---------- Reading passage ----------
Store graph mutations as events for replay and analysis.

```rust
use ruvector_mincut::Graph;
use serde::{Serialize, Deserialize};

#[derive(Serialize, Deserialize)]
enum GraphEvent {
    EdgeAdded { u: u32, v: u32, weight: f64, timestamp: u64 },
    EdgeRemoved { u: u32, v: u32, timestamp: u64 },
    WeightUpdated { u: u32, v: u32, new_weight: f64, timestamp: u64 },
}

fn replay_events(events: &[GraphEvent]) -> Graph {
    let mut graph = Graph::new();

    for event in events {
        match event {
            GraphEvent::EdgeAdded { u, v, weight, .. } => {
                graph.add_edge(*u, *v, *weight);
            }
            GraphEvent::EdgeRemoved { u, v, .. } => {
                graph.remove_edge(*u, *v);
            }
            GraphEvent::WeightUpdated { u, v, new_weight, .. } => {
                graph.update_edge_weight(*u, *v, *new_weight);
            }
        }
    }

    graph
}
```

### Streaming Analytics

Combine with Midstream for continuous analytics pipelines.
---------- Dataset content ----------
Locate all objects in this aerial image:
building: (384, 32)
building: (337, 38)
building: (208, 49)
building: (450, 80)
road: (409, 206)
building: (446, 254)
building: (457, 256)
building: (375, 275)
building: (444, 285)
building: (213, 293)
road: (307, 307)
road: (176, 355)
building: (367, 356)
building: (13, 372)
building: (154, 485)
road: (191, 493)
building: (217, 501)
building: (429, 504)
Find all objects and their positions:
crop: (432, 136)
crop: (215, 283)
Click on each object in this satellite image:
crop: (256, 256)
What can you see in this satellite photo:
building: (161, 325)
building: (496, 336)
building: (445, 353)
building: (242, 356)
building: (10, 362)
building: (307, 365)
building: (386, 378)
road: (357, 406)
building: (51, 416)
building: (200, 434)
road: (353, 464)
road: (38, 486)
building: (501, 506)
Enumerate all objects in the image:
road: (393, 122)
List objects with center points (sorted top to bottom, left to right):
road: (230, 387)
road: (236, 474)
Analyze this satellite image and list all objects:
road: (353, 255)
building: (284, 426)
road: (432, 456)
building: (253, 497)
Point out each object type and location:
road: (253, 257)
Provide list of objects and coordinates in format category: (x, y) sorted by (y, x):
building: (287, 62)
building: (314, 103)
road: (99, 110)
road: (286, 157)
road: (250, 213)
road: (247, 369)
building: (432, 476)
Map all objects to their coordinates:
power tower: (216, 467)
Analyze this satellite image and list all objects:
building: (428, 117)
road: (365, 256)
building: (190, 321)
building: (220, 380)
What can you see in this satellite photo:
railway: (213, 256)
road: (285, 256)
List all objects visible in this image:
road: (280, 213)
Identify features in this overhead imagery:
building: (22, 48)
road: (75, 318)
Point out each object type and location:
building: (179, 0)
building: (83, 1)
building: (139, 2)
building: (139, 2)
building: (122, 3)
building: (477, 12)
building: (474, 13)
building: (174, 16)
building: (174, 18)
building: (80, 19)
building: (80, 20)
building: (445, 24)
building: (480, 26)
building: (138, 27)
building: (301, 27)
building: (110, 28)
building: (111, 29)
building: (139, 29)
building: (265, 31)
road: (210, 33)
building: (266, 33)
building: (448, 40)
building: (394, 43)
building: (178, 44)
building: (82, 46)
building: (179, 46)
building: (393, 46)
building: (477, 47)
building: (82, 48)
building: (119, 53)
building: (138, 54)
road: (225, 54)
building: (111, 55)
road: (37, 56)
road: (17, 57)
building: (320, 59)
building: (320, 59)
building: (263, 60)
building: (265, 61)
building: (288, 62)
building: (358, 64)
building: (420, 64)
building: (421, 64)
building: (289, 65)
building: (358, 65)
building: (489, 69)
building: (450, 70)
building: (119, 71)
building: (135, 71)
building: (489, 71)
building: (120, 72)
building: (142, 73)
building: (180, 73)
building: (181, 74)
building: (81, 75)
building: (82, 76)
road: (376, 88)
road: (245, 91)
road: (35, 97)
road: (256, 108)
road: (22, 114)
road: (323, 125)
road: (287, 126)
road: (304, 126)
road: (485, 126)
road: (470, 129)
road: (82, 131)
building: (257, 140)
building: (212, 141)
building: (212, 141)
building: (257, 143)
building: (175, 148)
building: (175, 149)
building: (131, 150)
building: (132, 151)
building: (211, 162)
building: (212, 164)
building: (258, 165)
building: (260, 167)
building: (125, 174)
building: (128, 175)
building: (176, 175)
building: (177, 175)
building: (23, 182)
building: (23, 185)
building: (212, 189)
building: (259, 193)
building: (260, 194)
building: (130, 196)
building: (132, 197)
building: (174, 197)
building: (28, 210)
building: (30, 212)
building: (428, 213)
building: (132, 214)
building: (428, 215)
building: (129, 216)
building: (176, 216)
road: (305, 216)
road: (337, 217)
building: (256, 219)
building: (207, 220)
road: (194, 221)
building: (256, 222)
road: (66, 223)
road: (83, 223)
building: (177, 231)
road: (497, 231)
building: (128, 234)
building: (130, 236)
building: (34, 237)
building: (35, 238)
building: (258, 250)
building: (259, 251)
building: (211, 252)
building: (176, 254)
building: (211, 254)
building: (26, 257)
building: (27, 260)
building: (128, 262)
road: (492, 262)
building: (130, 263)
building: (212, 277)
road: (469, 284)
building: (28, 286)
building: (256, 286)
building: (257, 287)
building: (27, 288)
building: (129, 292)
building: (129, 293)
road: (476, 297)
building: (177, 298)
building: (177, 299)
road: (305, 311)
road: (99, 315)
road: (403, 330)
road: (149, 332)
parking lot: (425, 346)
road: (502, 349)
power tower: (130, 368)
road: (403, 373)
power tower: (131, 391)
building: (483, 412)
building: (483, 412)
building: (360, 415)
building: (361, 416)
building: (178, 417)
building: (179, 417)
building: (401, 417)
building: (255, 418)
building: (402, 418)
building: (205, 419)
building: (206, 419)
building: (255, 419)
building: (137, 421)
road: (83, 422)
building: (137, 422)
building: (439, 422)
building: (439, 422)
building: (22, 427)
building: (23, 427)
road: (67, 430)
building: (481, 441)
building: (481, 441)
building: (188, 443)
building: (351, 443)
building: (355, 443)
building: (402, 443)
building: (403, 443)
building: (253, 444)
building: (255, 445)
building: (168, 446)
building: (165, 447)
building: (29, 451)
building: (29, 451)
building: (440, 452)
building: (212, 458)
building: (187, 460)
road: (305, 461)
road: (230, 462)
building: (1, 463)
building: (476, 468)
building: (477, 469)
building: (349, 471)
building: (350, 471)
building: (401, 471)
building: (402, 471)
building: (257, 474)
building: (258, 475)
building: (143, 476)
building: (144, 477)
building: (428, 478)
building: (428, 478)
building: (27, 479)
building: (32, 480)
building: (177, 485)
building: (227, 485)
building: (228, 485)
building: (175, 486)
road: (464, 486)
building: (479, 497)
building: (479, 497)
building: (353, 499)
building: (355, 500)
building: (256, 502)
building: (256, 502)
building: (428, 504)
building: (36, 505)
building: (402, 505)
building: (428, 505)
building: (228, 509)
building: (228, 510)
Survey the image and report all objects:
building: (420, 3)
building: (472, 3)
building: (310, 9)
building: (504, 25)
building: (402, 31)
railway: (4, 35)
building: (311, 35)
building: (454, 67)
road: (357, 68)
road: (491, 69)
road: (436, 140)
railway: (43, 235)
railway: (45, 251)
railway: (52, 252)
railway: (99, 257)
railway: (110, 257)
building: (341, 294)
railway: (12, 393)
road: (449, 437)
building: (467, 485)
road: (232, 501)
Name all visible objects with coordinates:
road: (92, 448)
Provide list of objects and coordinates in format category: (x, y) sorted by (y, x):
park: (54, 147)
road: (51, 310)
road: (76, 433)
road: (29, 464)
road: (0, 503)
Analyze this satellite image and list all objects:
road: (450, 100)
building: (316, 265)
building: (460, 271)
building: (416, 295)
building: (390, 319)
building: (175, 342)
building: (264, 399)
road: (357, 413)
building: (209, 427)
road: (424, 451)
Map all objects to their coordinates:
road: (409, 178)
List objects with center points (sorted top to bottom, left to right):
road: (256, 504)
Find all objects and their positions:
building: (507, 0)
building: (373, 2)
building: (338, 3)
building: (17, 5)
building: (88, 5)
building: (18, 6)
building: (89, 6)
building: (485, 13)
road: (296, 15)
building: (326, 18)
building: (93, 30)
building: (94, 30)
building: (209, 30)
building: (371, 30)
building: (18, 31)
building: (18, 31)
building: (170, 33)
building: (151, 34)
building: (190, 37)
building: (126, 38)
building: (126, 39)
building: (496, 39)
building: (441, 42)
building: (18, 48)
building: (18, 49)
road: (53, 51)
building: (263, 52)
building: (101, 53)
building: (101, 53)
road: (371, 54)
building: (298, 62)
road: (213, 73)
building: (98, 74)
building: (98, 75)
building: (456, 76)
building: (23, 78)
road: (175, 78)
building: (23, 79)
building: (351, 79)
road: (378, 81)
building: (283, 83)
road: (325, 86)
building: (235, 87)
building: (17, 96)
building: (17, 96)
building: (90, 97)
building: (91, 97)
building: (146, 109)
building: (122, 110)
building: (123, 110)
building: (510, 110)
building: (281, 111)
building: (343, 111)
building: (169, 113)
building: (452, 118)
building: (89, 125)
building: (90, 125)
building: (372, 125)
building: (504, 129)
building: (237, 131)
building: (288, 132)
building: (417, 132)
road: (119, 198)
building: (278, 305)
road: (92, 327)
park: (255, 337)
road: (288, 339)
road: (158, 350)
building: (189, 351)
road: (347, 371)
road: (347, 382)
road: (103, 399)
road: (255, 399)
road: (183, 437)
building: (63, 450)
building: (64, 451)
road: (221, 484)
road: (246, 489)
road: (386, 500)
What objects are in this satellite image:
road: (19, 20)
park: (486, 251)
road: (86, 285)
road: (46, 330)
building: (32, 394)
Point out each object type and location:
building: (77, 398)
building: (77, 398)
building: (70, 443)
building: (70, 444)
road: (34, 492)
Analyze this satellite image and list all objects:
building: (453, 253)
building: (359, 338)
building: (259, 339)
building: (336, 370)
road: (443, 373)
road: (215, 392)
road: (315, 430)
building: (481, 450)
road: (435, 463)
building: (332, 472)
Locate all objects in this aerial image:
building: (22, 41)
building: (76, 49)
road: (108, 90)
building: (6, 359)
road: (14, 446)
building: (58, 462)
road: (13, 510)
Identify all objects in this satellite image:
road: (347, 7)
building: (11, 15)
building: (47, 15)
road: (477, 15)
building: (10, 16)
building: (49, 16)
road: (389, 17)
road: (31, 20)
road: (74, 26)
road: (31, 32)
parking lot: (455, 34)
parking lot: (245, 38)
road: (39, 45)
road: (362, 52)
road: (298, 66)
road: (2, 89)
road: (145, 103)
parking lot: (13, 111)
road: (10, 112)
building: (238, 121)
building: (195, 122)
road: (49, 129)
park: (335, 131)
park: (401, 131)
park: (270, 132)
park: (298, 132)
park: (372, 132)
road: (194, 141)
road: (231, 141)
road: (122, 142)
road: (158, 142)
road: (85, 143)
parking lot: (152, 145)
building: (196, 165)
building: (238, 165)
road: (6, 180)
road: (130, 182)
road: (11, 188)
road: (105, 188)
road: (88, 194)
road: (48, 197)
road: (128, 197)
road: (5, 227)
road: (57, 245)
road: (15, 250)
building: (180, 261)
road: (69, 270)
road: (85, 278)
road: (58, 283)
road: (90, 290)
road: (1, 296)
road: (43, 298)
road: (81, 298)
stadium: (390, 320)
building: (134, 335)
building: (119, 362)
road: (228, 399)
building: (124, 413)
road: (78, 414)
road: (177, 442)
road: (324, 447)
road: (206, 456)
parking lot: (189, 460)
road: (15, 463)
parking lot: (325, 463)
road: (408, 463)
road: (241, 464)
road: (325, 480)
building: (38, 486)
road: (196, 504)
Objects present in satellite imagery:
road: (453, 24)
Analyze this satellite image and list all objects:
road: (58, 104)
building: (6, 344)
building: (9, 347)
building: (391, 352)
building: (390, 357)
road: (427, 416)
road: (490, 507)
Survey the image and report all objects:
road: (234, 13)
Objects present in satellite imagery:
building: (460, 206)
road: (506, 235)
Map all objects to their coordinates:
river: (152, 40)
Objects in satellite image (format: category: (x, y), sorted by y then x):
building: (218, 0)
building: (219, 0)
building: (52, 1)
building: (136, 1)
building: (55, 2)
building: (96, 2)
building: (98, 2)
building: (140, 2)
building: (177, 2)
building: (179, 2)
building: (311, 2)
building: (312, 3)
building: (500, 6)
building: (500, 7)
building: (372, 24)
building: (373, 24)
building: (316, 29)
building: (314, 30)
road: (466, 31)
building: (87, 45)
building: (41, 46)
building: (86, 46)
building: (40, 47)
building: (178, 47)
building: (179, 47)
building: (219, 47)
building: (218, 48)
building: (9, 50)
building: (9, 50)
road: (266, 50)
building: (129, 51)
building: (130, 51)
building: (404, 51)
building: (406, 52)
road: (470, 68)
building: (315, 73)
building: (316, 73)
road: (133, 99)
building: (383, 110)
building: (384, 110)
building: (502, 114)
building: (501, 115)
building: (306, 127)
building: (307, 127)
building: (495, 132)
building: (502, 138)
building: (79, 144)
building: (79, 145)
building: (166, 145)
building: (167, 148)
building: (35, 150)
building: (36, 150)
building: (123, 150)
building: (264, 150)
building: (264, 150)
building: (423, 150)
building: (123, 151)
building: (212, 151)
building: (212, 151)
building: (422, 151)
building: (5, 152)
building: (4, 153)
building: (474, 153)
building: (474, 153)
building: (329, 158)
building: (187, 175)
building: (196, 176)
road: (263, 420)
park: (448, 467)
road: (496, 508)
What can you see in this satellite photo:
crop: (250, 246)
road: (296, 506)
----------
What you need to do>
In the graph-event text, which variants does the GraphEvent enum define? List every one.

Expected answer>
EdgeAdded, EdgeRemoved, WeightUpdated